Supplied information.

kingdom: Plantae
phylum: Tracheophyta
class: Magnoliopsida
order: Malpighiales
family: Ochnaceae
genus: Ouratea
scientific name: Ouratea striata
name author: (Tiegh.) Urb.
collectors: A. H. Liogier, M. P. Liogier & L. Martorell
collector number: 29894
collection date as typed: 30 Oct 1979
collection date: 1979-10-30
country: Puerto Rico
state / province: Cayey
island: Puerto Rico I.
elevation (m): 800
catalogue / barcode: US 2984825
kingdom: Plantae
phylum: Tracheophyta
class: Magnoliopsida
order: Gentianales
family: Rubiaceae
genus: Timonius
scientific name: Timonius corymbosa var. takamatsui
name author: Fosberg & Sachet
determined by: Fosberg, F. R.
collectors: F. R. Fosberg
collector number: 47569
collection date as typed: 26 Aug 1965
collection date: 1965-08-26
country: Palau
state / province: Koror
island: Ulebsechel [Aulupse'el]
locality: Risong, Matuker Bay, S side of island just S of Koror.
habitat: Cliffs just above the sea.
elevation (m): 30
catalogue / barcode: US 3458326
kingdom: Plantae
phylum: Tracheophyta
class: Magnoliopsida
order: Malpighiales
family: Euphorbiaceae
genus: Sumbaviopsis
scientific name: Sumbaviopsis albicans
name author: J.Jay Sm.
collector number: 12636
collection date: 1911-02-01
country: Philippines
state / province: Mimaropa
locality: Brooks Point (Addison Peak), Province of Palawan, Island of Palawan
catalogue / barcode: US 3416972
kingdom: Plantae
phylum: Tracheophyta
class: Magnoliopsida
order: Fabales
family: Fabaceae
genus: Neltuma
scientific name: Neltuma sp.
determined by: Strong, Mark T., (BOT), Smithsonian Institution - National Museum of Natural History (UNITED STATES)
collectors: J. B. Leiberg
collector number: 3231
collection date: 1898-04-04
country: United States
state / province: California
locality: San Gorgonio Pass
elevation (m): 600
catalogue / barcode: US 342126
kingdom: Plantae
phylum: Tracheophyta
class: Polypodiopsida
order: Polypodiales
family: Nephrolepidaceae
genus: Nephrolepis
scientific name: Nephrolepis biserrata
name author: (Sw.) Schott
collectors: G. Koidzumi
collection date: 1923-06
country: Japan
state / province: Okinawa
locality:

Do this. Update the records by writing them out again with every "catalogue / barcode" changed to "catalog number" and nothing else altered.

The completed task.
kingdom: Plantae
phylum: Tracheophyta
class: Magnoliopsida
order: Malpighiales
family: Ochnaceae
genus: Ouratea
scientific name: Ouratea striata
name author: (Tiegh.) Urb.
collectors: A. H. Liogier, M. P. Liogier & L. Martorell
collector number: 29894
collection date as typed: 30 Oct 1979
collection date: 1979-10-30
country: Puerto Rico
state / province: Cayey
island: Puerto Rico I.
elevation (m): 800
catalog number: US 2984825
kingdom: Plantae
phylum: Tracheophyta
class: Magnoliopsida
order: Gentianales
family: Rubiaceae
genus: Timonius
scientific name: Timonius corymbosa var. takamatsui
name author: Fosberg & Sachet
determined by: Fosberg, F. R.
collectors: F. R. Fosberg
collector number: 47569
collection date as typed: 26 Aug 1965
collection date: 1965-08-26
country: Palau
state / province: Koror
island: Ulebsechel [Aulupse'el]
locality: Risong, Matuker Bay, S side of island just S of Koror.
habitat: Cliffs just above the sea.
elevation (m): 30
catalog number: US 3458326
kingdom: Plantae
phylum: Tracheophyta
class: Magnoliopsida
order: Malpighiales
family: Euphorbiaceae
genus: Sumbaviopsis
scientific name: Sumbaviopsis albicans
name author: J.Jay Sm.
collector number: 12636
collection date: 1911-02-01
country: Philippines
state / province: Mimaropa
locality: Brooks Point (Addison Peak), Province of Palawan, Island of Palawan
catalog number: US 3416972
kingdom: Plantae
phylum: Tracheophyta
class: Magnoliopsida
order: Fabales
family: Fabaceae
genus: Neltuma
scientific name: Neltuma sp.
determined by: Strong, Mark T., (BOT), Smithsonian Institution - National Museum of Natural History (UNITED STATES)
collectors: J. B. Leiberg
collector number: 3231
collection date: 1898-04-04
country: United States
state / province: California
locality: San Gorgonio Pass
elevation (m): 600
catalog number: US 342126
kingdom: Plantae
phylum: Tracheophyta
class: Polypodiopsida
order: Polypodiales
family: Nephrolepidaceae
genus: Nephrolepis
scientific name: Nephrolepis biserrata
name author: (Sw.) Schott
collectors: G. Koidzumi
collection date: 1923-06
country: Japan
state / province: Okinawa
locality:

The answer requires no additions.